# WHO CAN I DIVE WITH TOMMOROW...SUNDAY??? LETS KILL SUMTIN!!



## Clay-Doh (Oct 2, 2007)

Self explanatory. Anyone got a spot for a nutjob like me to come split gas and expence? My tanks are filled, my trigger finger is itchy.

Call me....(850) 777-1221


----------



## flynurse (Oct 9, 2007)

sorry i just now read this. i've read your posts and think it would be a kick in the ass to shoot some fish with ya. i know spearfisher and craasch know ya. i work with both of them at scared heart. i had nothing to do today either. just my dang luck. maybe next time.


----------



## FelixH (Sep 28, 2007)

Hey Clay, if you're really needin a fix, you can come dive my pond... it's stocked... and so is the beer fridge.


----------



## BADBOY69 (Oct 3, 2007)

Yeah, he and Brandy went w/ H20Armon outta Destin...I'm waitin' on the result post. :doh Went w/ H20 yesterday for a mess o' black and a grouper. Gawd, I hate work!


----------



## H2OArman (Oct 7, 2007)

Hey Guys 

We had a great time I'm going to post a report for the weekend.

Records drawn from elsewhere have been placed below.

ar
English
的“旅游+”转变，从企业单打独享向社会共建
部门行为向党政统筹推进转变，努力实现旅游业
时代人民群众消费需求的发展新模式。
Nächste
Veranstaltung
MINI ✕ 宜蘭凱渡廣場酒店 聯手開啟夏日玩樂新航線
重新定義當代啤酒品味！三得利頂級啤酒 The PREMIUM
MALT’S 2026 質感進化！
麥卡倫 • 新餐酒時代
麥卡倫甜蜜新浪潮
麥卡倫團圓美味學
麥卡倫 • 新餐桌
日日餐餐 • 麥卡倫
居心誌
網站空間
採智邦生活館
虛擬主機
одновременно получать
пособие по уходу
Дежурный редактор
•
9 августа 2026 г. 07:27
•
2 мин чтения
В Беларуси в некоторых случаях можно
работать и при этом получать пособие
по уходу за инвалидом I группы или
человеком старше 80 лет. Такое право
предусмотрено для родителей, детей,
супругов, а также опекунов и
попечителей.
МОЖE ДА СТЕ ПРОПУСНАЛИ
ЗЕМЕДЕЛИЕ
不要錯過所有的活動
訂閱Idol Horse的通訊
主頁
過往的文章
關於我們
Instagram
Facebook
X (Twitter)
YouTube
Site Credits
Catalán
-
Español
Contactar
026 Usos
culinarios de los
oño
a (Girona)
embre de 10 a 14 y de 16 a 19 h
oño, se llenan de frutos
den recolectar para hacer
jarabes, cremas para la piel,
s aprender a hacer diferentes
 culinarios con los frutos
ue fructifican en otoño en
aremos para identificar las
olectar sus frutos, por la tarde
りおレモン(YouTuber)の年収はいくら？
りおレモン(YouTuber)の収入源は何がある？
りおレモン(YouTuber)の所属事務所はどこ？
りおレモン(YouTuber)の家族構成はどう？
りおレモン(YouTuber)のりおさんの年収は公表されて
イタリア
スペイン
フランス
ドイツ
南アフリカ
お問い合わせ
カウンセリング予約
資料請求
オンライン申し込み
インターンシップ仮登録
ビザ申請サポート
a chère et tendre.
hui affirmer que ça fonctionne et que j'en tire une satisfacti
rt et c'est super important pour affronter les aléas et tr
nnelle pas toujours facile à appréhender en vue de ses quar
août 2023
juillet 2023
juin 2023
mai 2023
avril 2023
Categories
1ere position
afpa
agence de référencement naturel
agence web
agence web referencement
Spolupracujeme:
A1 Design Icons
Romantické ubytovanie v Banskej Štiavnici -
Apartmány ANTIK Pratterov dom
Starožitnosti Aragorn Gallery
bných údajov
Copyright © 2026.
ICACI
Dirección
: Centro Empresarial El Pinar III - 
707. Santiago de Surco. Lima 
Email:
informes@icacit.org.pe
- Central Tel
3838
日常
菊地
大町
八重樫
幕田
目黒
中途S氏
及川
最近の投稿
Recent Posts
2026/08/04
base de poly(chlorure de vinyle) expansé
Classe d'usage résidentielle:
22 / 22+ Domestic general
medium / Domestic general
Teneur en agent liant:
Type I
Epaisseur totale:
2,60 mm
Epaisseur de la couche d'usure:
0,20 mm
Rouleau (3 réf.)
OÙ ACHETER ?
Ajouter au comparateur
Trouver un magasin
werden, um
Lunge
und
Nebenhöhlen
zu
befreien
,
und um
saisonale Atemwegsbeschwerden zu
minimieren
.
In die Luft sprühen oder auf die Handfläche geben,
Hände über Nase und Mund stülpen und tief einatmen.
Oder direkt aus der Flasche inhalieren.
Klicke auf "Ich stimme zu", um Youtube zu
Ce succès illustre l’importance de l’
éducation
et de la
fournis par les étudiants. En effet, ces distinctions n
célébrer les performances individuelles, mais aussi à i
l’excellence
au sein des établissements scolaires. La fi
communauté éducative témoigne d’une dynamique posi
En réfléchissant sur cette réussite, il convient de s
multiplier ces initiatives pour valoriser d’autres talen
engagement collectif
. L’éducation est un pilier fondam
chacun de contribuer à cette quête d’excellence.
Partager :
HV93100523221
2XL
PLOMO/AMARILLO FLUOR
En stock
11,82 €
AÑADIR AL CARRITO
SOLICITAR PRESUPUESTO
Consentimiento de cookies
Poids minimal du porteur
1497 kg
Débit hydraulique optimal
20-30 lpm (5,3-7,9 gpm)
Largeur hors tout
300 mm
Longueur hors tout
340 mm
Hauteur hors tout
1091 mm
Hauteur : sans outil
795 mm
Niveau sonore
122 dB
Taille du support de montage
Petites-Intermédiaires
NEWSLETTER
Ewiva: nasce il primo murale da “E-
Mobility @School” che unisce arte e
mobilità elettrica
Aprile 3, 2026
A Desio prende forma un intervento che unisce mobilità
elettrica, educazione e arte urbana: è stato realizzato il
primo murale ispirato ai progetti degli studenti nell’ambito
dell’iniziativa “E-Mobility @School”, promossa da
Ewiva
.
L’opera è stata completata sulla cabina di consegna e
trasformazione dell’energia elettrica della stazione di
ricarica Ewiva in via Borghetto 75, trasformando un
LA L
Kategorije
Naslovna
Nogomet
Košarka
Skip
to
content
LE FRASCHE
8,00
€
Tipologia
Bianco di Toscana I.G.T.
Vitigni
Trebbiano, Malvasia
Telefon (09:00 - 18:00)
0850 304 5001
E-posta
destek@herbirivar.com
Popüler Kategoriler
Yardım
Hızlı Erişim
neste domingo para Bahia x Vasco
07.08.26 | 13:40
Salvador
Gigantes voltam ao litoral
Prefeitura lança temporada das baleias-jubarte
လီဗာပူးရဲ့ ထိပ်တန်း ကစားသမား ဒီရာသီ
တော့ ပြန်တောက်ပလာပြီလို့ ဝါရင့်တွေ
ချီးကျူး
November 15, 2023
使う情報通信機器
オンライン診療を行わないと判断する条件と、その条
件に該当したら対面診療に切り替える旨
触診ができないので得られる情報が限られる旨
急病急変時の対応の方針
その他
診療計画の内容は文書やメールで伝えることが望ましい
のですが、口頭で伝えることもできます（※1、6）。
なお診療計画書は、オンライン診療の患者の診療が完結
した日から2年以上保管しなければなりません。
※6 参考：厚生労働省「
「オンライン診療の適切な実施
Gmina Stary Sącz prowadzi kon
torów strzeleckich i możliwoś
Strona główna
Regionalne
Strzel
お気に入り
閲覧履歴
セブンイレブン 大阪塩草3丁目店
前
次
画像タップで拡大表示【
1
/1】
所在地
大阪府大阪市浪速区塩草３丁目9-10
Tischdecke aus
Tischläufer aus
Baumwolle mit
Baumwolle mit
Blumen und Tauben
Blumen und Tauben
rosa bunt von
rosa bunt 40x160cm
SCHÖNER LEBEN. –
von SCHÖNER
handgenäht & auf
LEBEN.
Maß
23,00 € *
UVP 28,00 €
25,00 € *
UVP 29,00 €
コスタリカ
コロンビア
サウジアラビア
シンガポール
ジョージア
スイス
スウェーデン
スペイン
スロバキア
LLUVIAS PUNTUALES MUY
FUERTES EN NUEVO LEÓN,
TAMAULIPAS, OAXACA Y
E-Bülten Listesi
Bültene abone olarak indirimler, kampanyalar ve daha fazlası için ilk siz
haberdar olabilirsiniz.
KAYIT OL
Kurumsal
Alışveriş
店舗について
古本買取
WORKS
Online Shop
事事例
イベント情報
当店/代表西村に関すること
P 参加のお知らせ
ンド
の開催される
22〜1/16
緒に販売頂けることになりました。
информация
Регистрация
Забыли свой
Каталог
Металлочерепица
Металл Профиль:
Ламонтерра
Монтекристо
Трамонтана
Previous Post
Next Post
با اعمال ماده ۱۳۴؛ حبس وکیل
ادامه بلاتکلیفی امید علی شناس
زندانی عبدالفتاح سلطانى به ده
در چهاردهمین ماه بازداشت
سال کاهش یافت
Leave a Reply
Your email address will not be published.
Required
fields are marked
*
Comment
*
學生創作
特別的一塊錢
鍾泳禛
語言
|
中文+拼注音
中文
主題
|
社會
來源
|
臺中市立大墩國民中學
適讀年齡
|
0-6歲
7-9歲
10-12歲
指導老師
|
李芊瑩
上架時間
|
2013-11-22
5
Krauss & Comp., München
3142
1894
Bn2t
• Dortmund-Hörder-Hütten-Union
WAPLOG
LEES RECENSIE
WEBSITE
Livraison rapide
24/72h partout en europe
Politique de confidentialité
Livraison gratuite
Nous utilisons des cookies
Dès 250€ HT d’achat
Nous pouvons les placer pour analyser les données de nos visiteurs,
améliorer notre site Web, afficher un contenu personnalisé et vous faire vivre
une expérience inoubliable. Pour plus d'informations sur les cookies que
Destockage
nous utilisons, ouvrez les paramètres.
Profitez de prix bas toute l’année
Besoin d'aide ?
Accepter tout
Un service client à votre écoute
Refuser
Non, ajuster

P.S. Kyle Brandi found your shaft stuck in the liberty ship but he couldn't get it out


----------



## Clay-Doh (Oct 2, 2007)

Hey flynurse! We gotta get out soon before it gets to cold and have some fun!

Went out with H2OArmond, his friend Jay. Brandy and I drove over to Destin to go out with them, man, H2O's boat can haul some ass, even loaded with 12 tanks, 4 big guys, and gear!

Had a great time out, H2) has some underwater pics. I didn't see any big fish we were looking for, but H20 got a flounder, and Brandy cleaned up on some black snapper.

Had a ball though, cool wreckss to dive! Thanx man!


----------



## flynurse (Oct 9, 2007)

tried to go out yesterday with craasch. but we were getting the hell beat outta us. plus the bubble watchers weren't to kin on the rest of the ride out. so we turned back. but planning on going this weekend. maybe that east wind will quit.


----------